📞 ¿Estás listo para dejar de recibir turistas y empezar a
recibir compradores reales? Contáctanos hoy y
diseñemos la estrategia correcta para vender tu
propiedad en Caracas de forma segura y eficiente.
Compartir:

(WHAT IS NEEDED) Exactly as written, return every line of the material.

(EXERCISE ANSWER)
📞 ¿Estás listo para dejar de recibir turistas y empezar a
recibir compradores reales? Contáctanos hoy y
diseñemos la estrategia correcta para vender tu
propiedad en Caracas de forma segura y eficiente.
Compartir:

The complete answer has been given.